Volunteer dog handling is a popular choice for Iditarod volunteers, especially those who may only get to experience the ceremonial start in downtown Anchorage. But it is one of the tougher positions for sure. If you’ve never been near a dog team just about to start a race, you are missing one of the most exciting things in the world. The dogs are jazzed and start to yap and yowl. They lunge forward in their harnesses and jump up into the air. A dog handler assists the musher in getting the team to the start line. This simple sounding task is actually quite an athletic event because it involves running through snow, stopping, and keeping a race dog from going too quickly from the musher’s staging spot to the start line.
The four-footed sportsters that run this race are well-loved and valuable family members of the mushers.

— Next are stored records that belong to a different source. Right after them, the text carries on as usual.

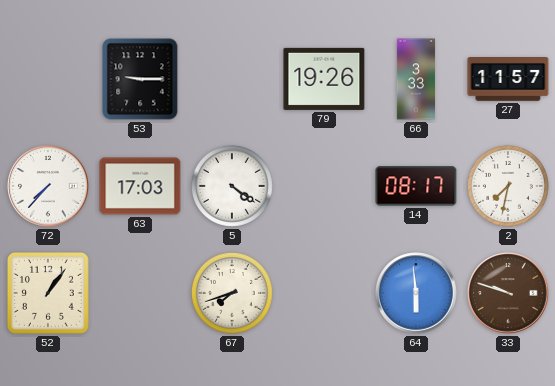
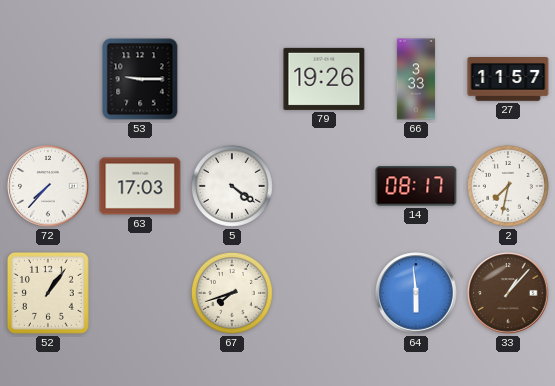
33: 9:48 -> 1:07
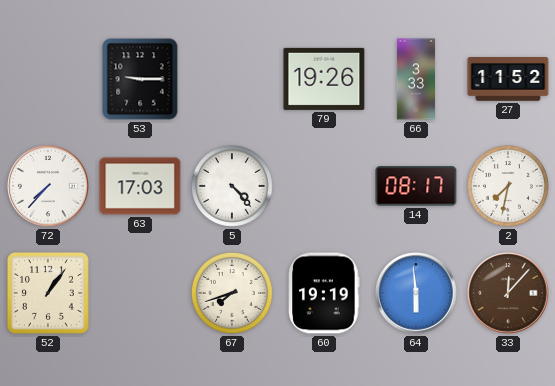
27: 11:57 -> 11:52
5: 4:21 -> 4:23
60: none -> 19:19
33: 1:07 -> 12:07
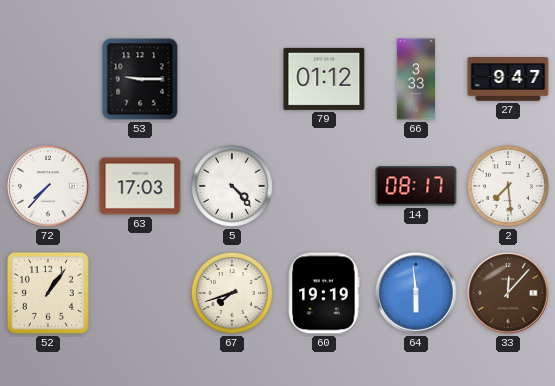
79: 19:26 -> 01:12
27: 11:52 -> 9:47
2: 7:32 -> 7:29
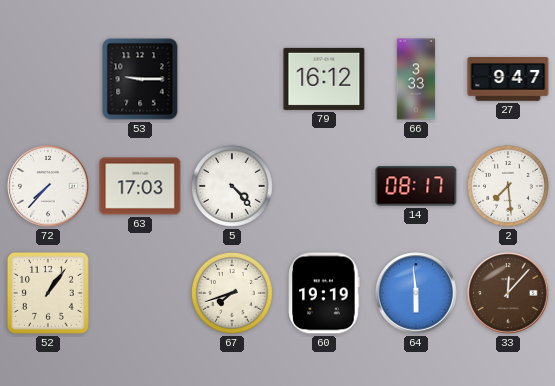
79: 01:12 -> 16:12
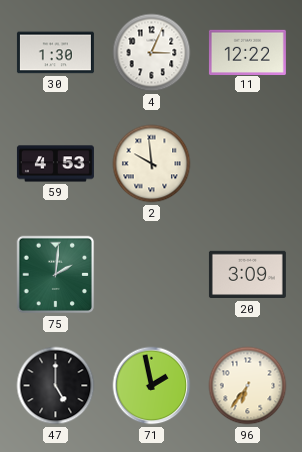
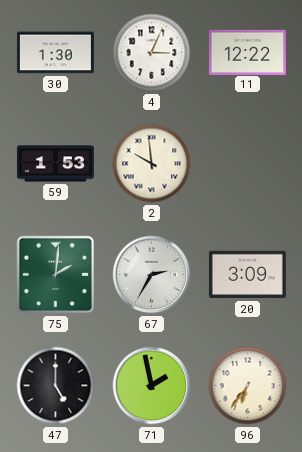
59: 4:53 -> 1:53
67: none -> 2:35
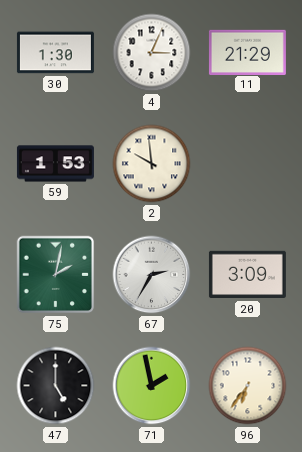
11: 12:22 -> 21:29
75: 2:01 -> 2:02
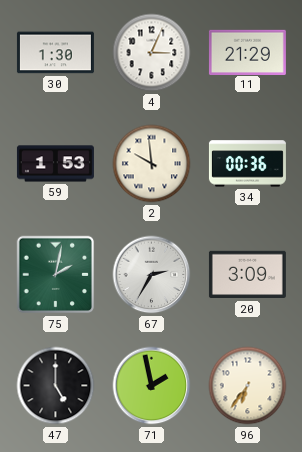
34: none -> 00:36
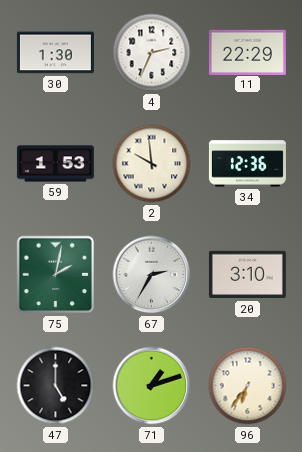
4: 3:04 -> 2:34
11: 21:29 -> 22:29
34: 00:36 -> 12:36
20: 3:09 -> 3:10
71: 1:58 -> 1:12
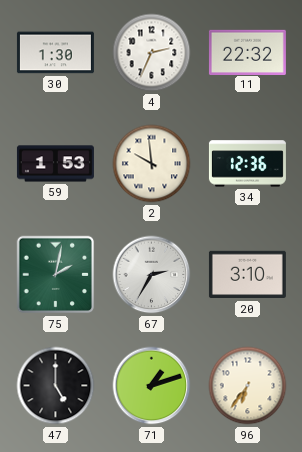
11: 22:29 -> 22:32
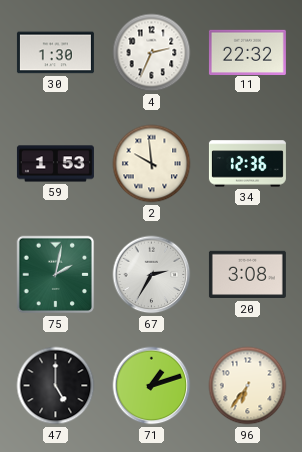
20: 3:10 -> 3:08
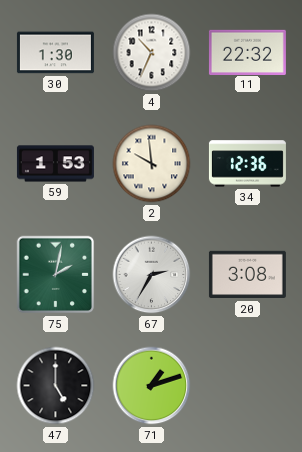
4: 2:34 -> 10:34
96: 6:36 -> none
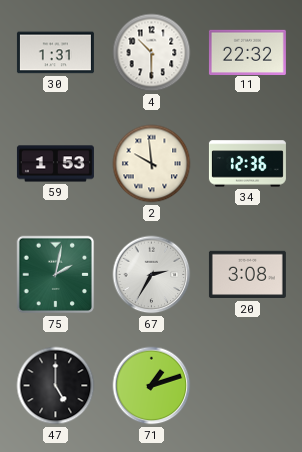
30: 1:30 -> 1:31
4: 10:34 -> 10:30
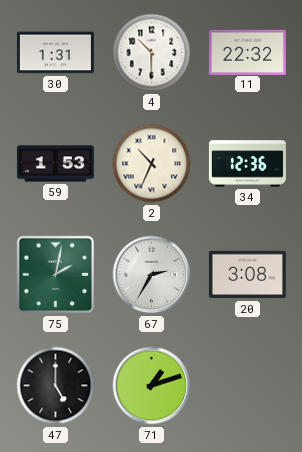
2: 9:59 -> 10:34
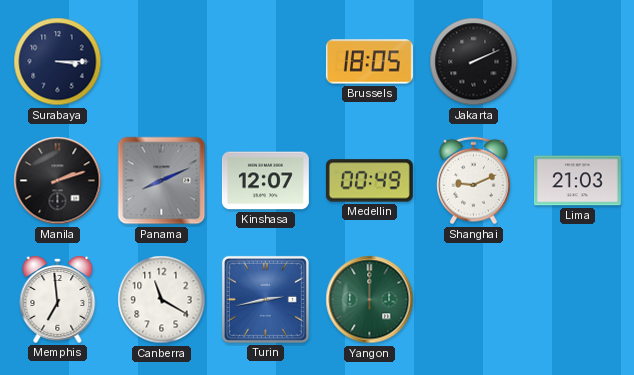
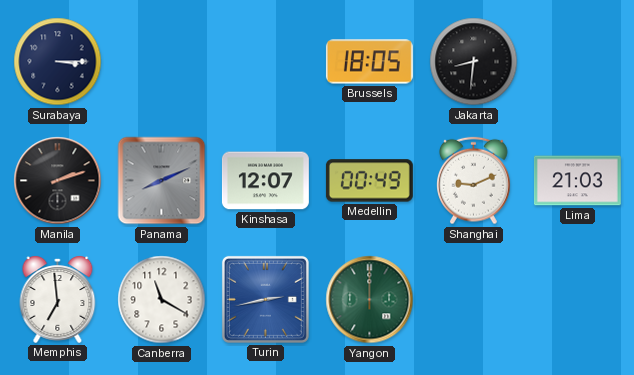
Jakarta: 2:11 -> 8:31
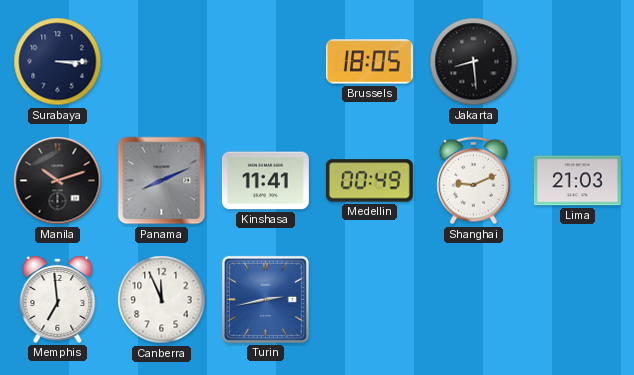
Jakarta: 8:31 -> 8:29
Manila: 2:12 -> 10:12
Kinshasa: 12:07 -> 11:41
Canberra: 11:20 -> 11:56
Yangon: 12:00 -> none
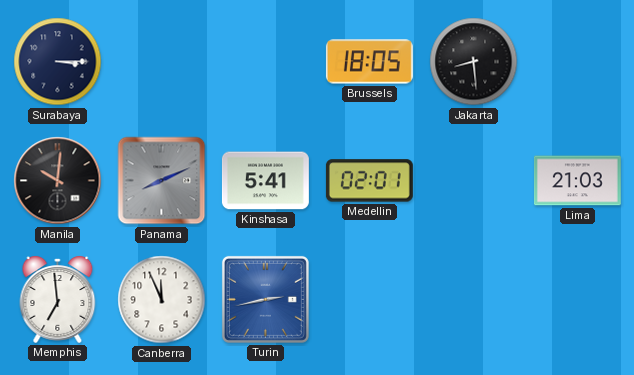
Manila: 10:12 -> 10:01
Kinshasa: 11:41 -> 5:41
Medellin: 00:49 -> 02:01
Shanghai: 9:11 -> none
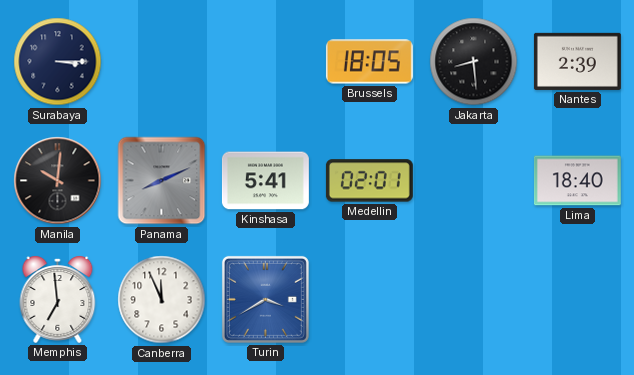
Nantes: none -> 2:39
Lima: 21:03 -> 18:40
Turin: 2:43 -> 3:40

They are also surprisingly strong, and especially powerful at the start line of a race. To be a handler, one has to attend the class, practice, and get a dog handler’s card prior to the race.

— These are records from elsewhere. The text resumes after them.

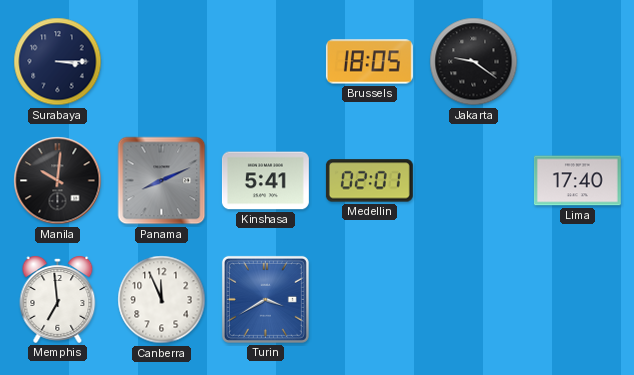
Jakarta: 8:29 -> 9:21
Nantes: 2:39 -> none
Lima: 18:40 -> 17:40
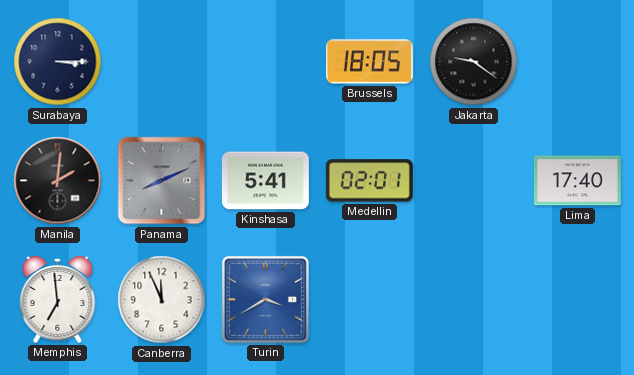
Manila: 10:01 -> 2:01
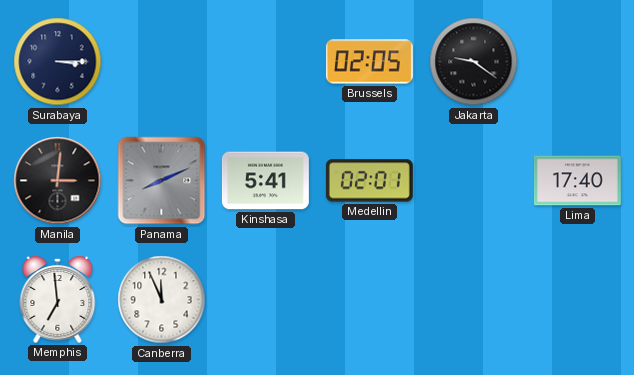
Brussels: 18:05 -> 02:05
Manila: 2:01 -> 3:01
Turin: 3:40 -> none
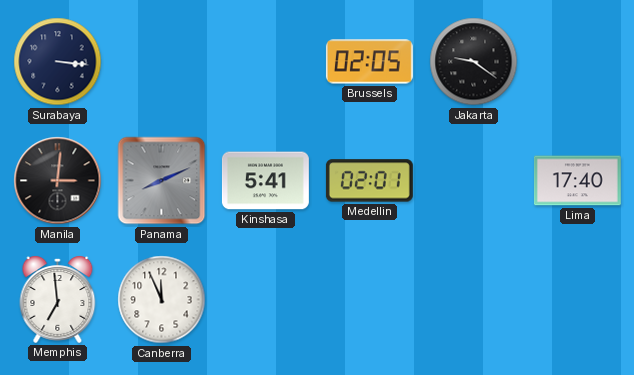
Surabaya: 3:15 -> 3:16
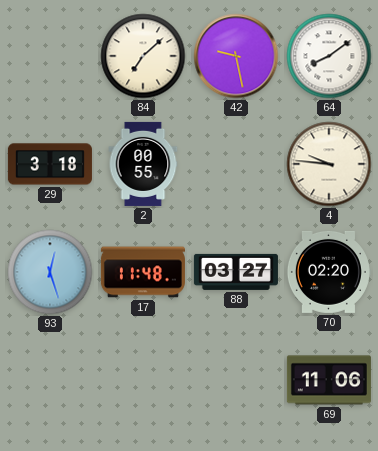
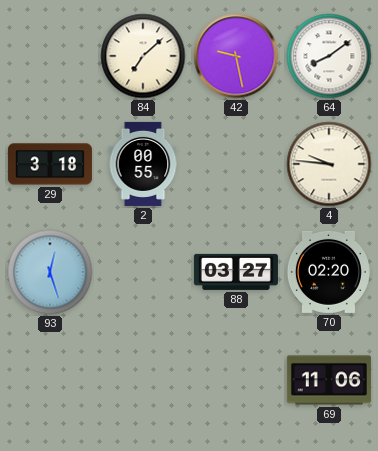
17: 11:48 -> none
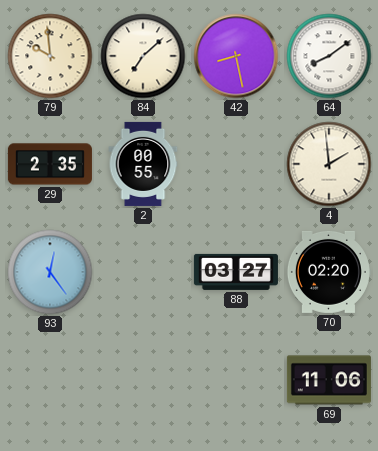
79: none -> 9:59
42: 9:28 -> 8:28
29: 3:18 -> 2:35
4: 9:46 -> 1:59
93: 12:27 -> 12:24
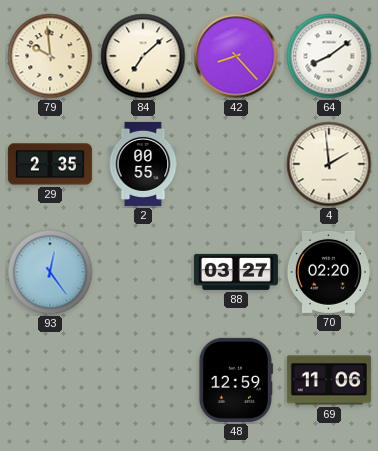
42: 8:28 -> 8:23
48: none -> 12:59
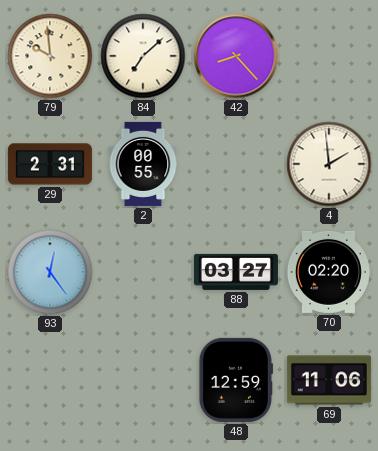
64: 8:09 -> none
29: 2:35 -> 2:31
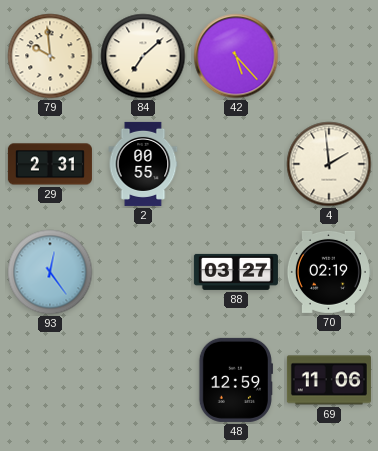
42: 8:23 -> 5:23
70: 02:20 -> 02:19
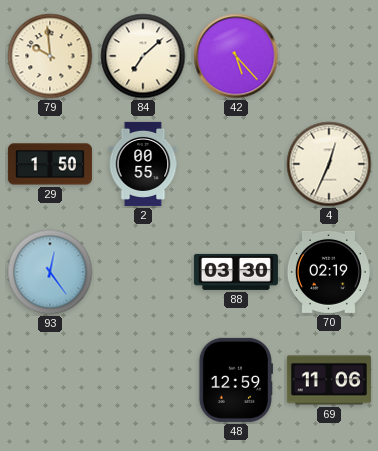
29: 2:31 -> 1:50
4: 1:59 -> 12:34
88: 03:27 -> 03:30
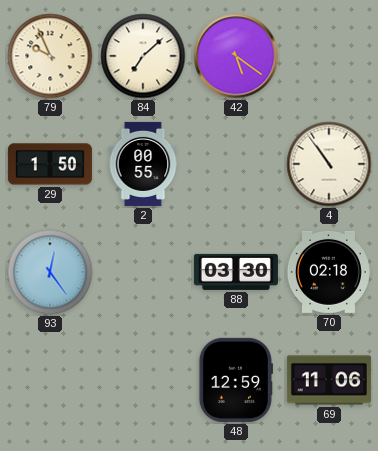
79: 9:59 -> 9:56
42: 5:23 -> 5:21
4: 12:34 -> 10:54
70: 02:19 -> 02:18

The Anchorage Start coordinator, Karl, the Anchorage Start Dog Handler Lead and Re-start Dog Handler Lead and Iditarod veteran musher, Wayne Curtis met with a group of folks at Iditarod headquarters early Saturday morning to lead a class and give the training. Each person gave important advice on how to be appropriately dressed and the “dos” and “don’ts” of being a handler so that all dogs and people are safe.
After the classroom portion of the training, attendees got to work with Wayne Curtis and his beautiful Siberian dogs to practice. He described how the dogs should be lined up then took the volunteers around part of the loop at headquarters, practicing stopping and starting again.
Like other areas of the race, these volunteers come from all walks of life. One couple has just moved to the area with their 10 sled dogs; their special connection is that they have dogs from Leonhard Seppala’s bloodlines. Another group of young people are with a program called Adventure Service, a gap year program for teens. Thank you to all of our volunteers, without whom this race could not be run!
The volunteers returned from their practice smiling, winded, and obviously having a good time. We hope to see them all at the start and restart, plus the others that will be trained the week before the race.